Pattern 1: Using Existing Validators

# Import a validator
from qward.examples.flip_coin.scanner import ScanningQuantumFlipCoin

# Create validator instance
scanner = ScanningQuantumFlipCoin(use_barriers=True)

# Run simulation
results = scanner.run_simulation(show_histogram=True, num_jobs=100, shots_per_job=1024)

# Access analysis results
analysis = results["analysis"]["analyzer_0"]
print(f"Mean success rate: {analysis['mean_success_rate']:.2%}")

# Access complexity metrics
complexity = results["complexity_metrics"]
print(f"Circuit depth: {complexity['gate_based_metrics']['circuit_depth']}")

# Estimate quantum volume
qv = scanner.estimate_quantum_volume()
print(f"Quantum Volume: {qv['standard_quantum_volume']}")

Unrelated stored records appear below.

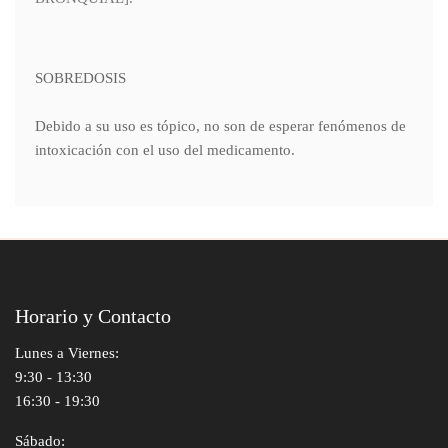
SOBREDOSIS
Debido a su uso es tópico, no son de esperar fenómenos de
intoxicación con el uso del medicamento.
Horario y Contacto
Lunes a Viernes:
9:30 - 13:30
16:30 - 19:30
Sábado: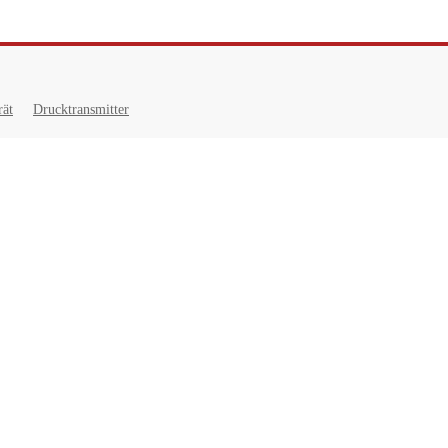
rät
Drucktransmitter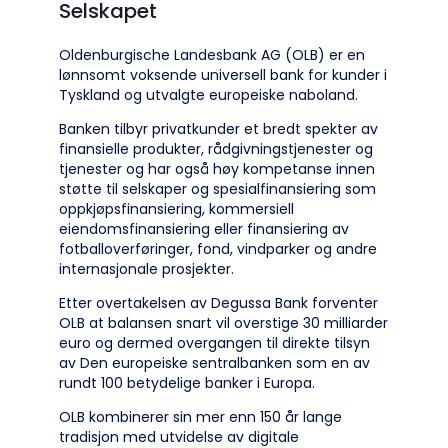
Selskapet
Oldenburgische Landesbank AG (OLB) er en
lønnsomt voksende universell bank for kunder i
Tyskland og utvalgte europeiske naboland.
Banken tilbyr privatkunder et bredt spekter av
finansielle produkter, rådgivningstjenester og
tjenester og har også høy kompetanse innen
støtte til selskaper og spesialfinansiering som
oppkjøpsfinansiering, kommersiell
eiendomsfinansiering eller finansiering av
fotballoverføringer, fond, vindparker og andre
internasjonale prosjekter.
Etter overtakelsen av Degussa Bank forventer
OLB at balansen snart vil overstige 30 milliarder
euro og dermed overgangen til direkte tilsyn
av Den europeiske sentralbanken som en av
rundt 100 betydelige banker i Europa.
OLB kombinerer sin mer enn 150 år lange
tradisjon med utvidelse av digitale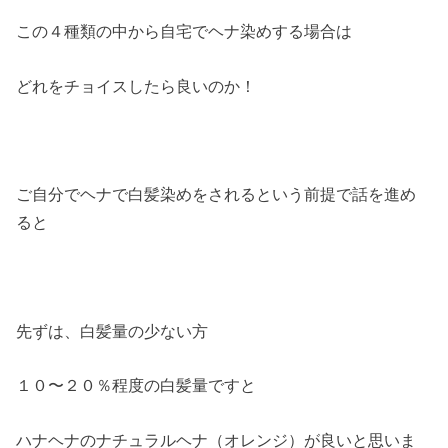
この４種類の中から自宅でヘナ染めする場合は
どれをチョイスしたら良いのか！
ご自分でヘナで白髪染めをされるという前提で話を進め
ると
先ずは、白髪量の少ない方
１０〜２０％程度の白髪量ですと
ハナヘナのナチュラルヘナ（オレンジ）が良いと思いま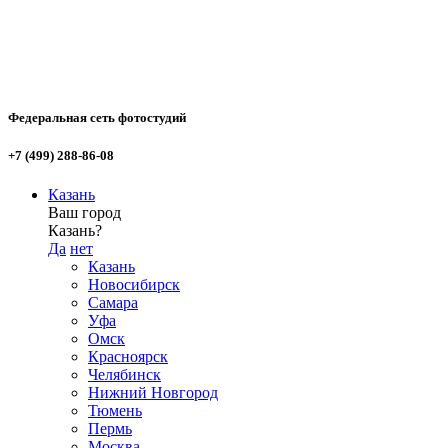
Федеральная сеть фотостудий
+7 (499) 288-86-08
Казань
Ваш город
Казань?
Да
нет
Казань
Новосибирск
Самара
Уфа
Омск
Красноярск
Челябинск
Нижний Новгород
Тюмень
Пермь
Москва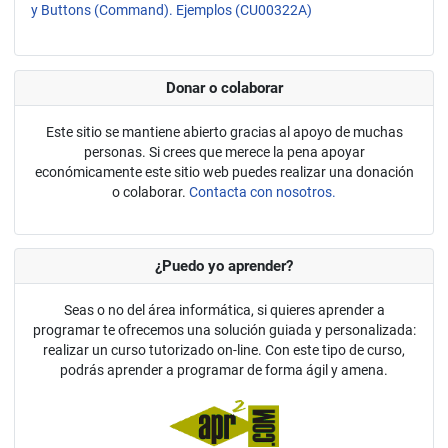
y Buttons (Command). Ejemplos (CU00322A)
Donar o colaborar
Este sitio se mantiene abierto gracias al apoyo de muchas
personas. Si crees que merece la pena apoyar
económicamente este sitio web puedes realizar una donación
o colaborar.
Contacta con nosotros.
¿Puedo yo aprender?
Seas o no del área informática, si quieres aprender a
programar te ofrecemos una solución guiada y personalizada:
realizar un curso tutorizado on-line. Con este tipo de curso,
podrás aprender a programar de forma ágil y amena.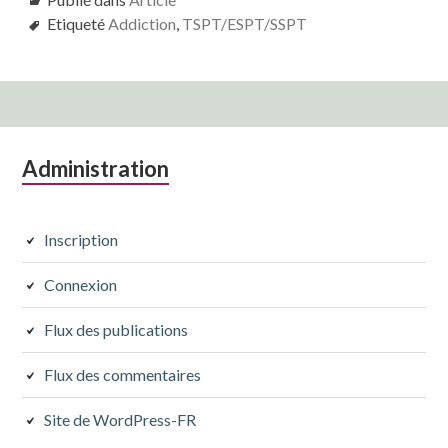
Etiqueté
Addiction
,
TSPT/ESPT/SSPT
Colonne
Administration
latérale
subsidiaire
Inscription
Connexion
Flux des publications
Flux des commentaires
Site de WordPress-FR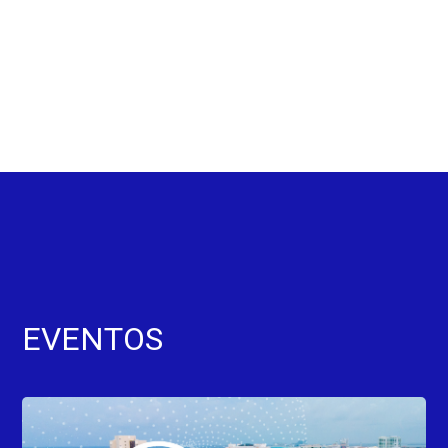
EVENTOS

Pattern 2: Creating Custom Validators

from qward.scanning_quantum_circuit import ScanningQuantumCircuit
from qward.analysis.success_rate import SuccessRate

class MyCustomValidator(ScanningQuantumCircuit):
    def __init__(self, use_barriers=True):
        super().__init__(num_qubits=2, num_clbits=2, use_barriers=use_barriers, name="my_circuit")
        
        # Define success criteria
        def success_criteria(state):
            return state == "00"
        
        # Add success rate analyzer
        success_analyzer = SuccessRate()
        success_analyzer.set_success_criteria(success_criteria)
        self.add_analyzer(success_analyzer)
        
        # Build the circuit
        self._build_circuit()
    
    def _build_circuit(self):
        # Implement your quantum circuit here
        self.h(0)
        self.cx(0, 1)
        
        if self.use_barriers:
            self.barrier()
            
        self.measure([0, 1], [0, 1])

Conclusion

Qward provides a comprehensive framework for analyzing and validating quantum circuits. By leveraging the validator system, analysis framework, and advanced metrics, you can gain deep insights into your quantum algorithms’ performance and resource requirements.